Army leaders fell short, even with the extra cushion. Nearly 12 percent of Army Guard and 10 percent of Army Reserve soldiers have not received any vaccine dose, according to National Guard Bureau and Army data. About two-thirds of the unvaccinated soldiers are in the Army National Guard, according to force size numbers provided in October.
By contrast, Navy and Marine Corps reservists remain unvaccinated at rates of about 9 and 7 percent, respectively, following a deadline in late December.
Defense officials have cautioned that vaccinating reservists would be more challenging than active duty troops.
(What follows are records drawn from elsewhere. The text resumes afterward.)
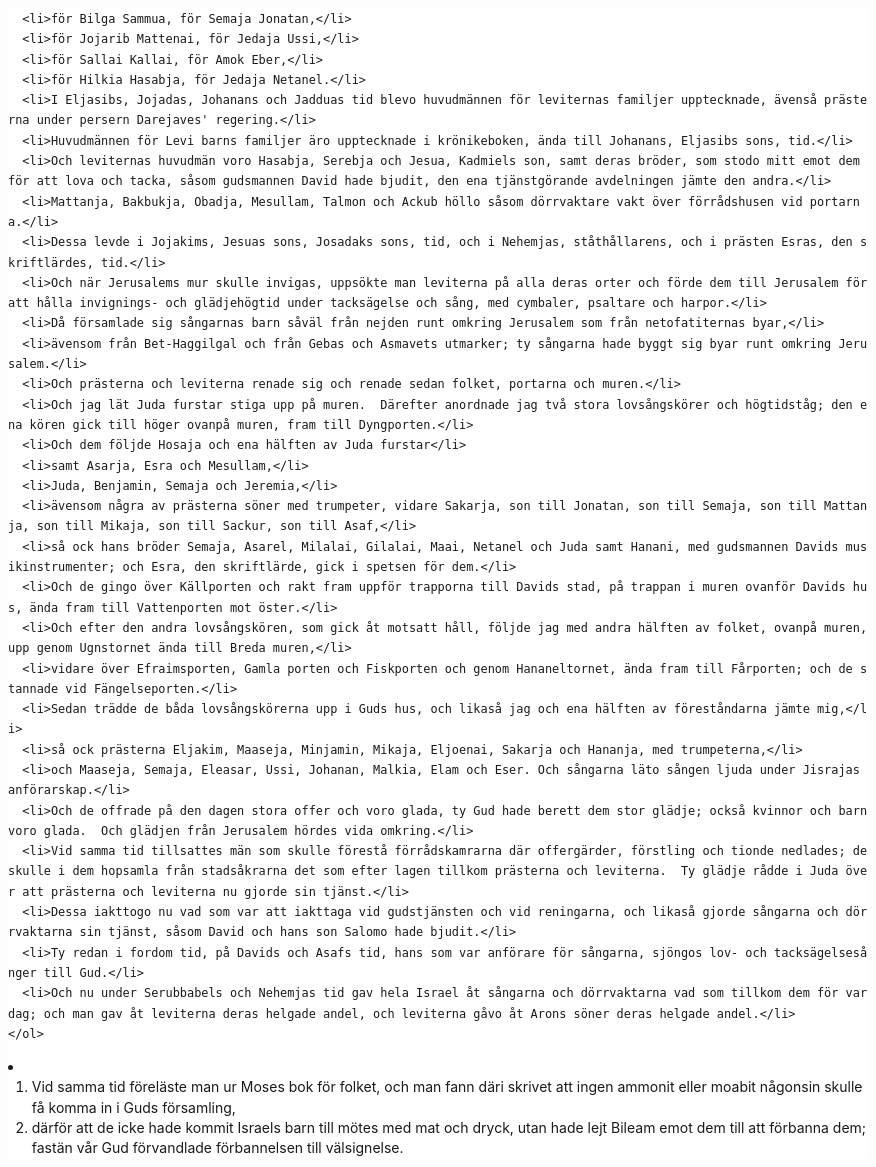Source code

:       <li>för Bilga Sammua, för Semaja Jonatan,</li>
      <li>för Jojarib Mattenai, för Jedaja Ussi,</li>
      <li>för Sallai Kallai, för Amok Eber,</li>
      <li>för Hilkia Hasabja, för Jedaja Netanel.</li>
      <li>I Eljasibs, Jojadas, Johanans och Jadduas tid blevo huvudmännen för leviternas familjer upptecknade, ävenså prästerna under persern Darejaves' regering.</li>
      <li>Huvudmännen för Levi barns familjer äro upptecknade i krönikeboken, ända till Johanans, Eljasibs sons, tid.</li>
      <li>Och leviternas huvudmän voro Hasabja, Serebja och Jesua, Kadmiels son, samt deras bröder, som stodo mitt emot dem för att lova och tacka, såsom gudsmannen David hade bjudit, den ena tjänstgörande avdelningen jämte den andra.</li>
      <li>Mattanja, Bakbukja, Obadja, Mesullam, Talmon och Ackub höllo såsom dörrvaktare vakt över förrådshusen vid portarna.</li>
      <li>Dessa levde i Jojakims, Jesuas sons, Josadaks sons, tid, och i Nehemjas, ståthållarens, och i prästen Esras, den skriftlärdes, tid.</li>
      <li>Och när Jerusalems mur skulle invigas, uppsökte man leviterna på alla deras orter och förde dem till Jerusalem för att hålla invignings- och glädjehögtid under tacksägelse och sång, med cymbaler, psaltare och harpor.</li>
      <li>Då församlade sig sångarnas barn såväl från nejden runt omkring Jerusalem som från netofatiternas byar,</li>
      <li>ävensom från Bet-Haggilgal och från Gebas och Asmavets utmarker; ty sångarna hade byggt sig byar runt omkring Jerusalem.</li>
      <li>Och prästerna och leviterna renade sig och renade sedan folket, portarna och muren.</li>
      <li>Och jag lät Juda furstar stiga upp på muren.  Därefter anordnade jag två stora lovsångskörer och högtidståg; den ena kören gick till höger ovanpå muren, fram till Dyngporten.</li>
      <li>Och dem följde Hosaja och ena hälften av Juda furstar</li>
      <li>samt Asarja, Esra och Mesullam,</li>
      <li>Juda, Benjamin, Semaja och Jeremia,</li>
      <li>ävensom några av prästerna söner med trumpeter, vidare Sakarja, son till Jonatan, son till Semaja, son till Mattanja, son till Mikaja, son till Sackur, son till Asaf,</li>
      <li>så ock hans bröder Semaja, Asarel, Milalai, Gilalai, Maai, Netanel och Juda samt Hanani, med gudsmannen Davids musikinstrumenter; och Esra, den skriftlärde, gick i spetsen för dem.</li>
      <li>Och de gingo över Källporten och rakt fram uppför trapporna till Davids stad, på trappan i muren ovanför Davids hus, ända fram till Vattenporten mot öster.</li>
      <li>Och efter den andra lovsångskören, som gick åt motsatt håll, följde jag med andra hälften av folket, ovanpå muren, upp genom Ugnstornet ända till Breda muren,</li>
      <li>vidare över Efraimsporten, Gamla porten och Fiskporten och genom Hananeltornet, ända fram till Fårporten; och de stannade vid Fängelseporten.</li>
      <li>Sedan trädde de båda lovsångskörerna upp i Guds hus, och likaså jag och ena hälften av föreståndarna jämte mig,</li>
      <li>så ock prästerna Eljakim, Maaseja, Minjamin, Mikaja, Eljoenai, Sakarja och Hananja, med trumpeterna,</li>
      <li>och Maaseja, Semaja, Eleasar, Ussi, Johanan, Malkia, Elam och Eser. Och sångarna läto sången ljuda under Jisrajas anförarskap.</li>
      <li>Och de offrade på den dagen stora offer och voro glada, ty Gud hade berett dem stor glädje; också kvinnor och barn voro glada.  Och glädjen från Jerusalem hördes vida omkring.</li>
      <li>Vid samma tid tillsattes män som skulle förestå förrådskamrarna där offergärder, förstling och tionde nedlades; de skulle i dem hopsamla från stadsåkrarna det som efter lagen tillkom prästerna och leviterna.  Ty glädje rådde i Juda över att prästerna och leviterna nu gjorde sin tjänst.</li>
      <li>Dessa iakttogo nu vad som var att iakttaga vid gudstjänsten och vid reningarna, och likaså gjorde sångarna och dörrvaktarna sin tjänst, såsom David och hans son Salomo hade bjudit.</li>
      <li>Ty redan i fordom tid, på Davids och Asafs tid, hans som var anförare för sångarna, sjöngos lov- och tacksägelsesånger till Gud.</li>
      <li>Och nu under Serubbabels och Nehemjas tid gav hela Israel åt sångarna och dörrvaktarna vad som tillkom dem för var dag; och man gav åt leviterna deras helgade andel, och leviterna gåvo åt Arons söner deras helgade andel.</li>
    </ol>
  </li>
  <li>
    <ol>
      <li>Vid samma tid föreläste man ur Moses bok för folket, och man fann däri skrivet att ingen ammonit eller moabit någonsin skulle få komma in i Guds församling,</li>
      <li>därför att de icke hade kommit Israels barn till mötes med mat och dryck, utan hade lejt Bileam emot dem till att förbanna dem; fastän vår Gud förvandlade förbannelsen till välsignelse.</li>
Reservists serve one weekend a month and have at least two more weeks of annual training, giving them fewer opportunities to get vaccinated at military health facilities and fewer encounters with leaders to press them on the regulation. Reserve vaccine rates may also be an undercount, officials have said, because some reservists may get immunized in the civilian health system but not report their status.
About 3,400 troops have been removed from the military over vaccine refusal, Military Times reported Wednesday. Army officials have said they are waiting for the Thursday deadline to pass before disclosing refusal numbers among reservist ranks.
Nearly half of the 95 U.S. service members who have died of the coronavirus during the pandemic were in the Army Reserve and Guard, Military Times reported. Military analysts have said the Army’s policy of a much longer deadline did not provide enough urgency for reservists, even as deaths rapidly escalated last year and the delta variant killed large swaths of Americans.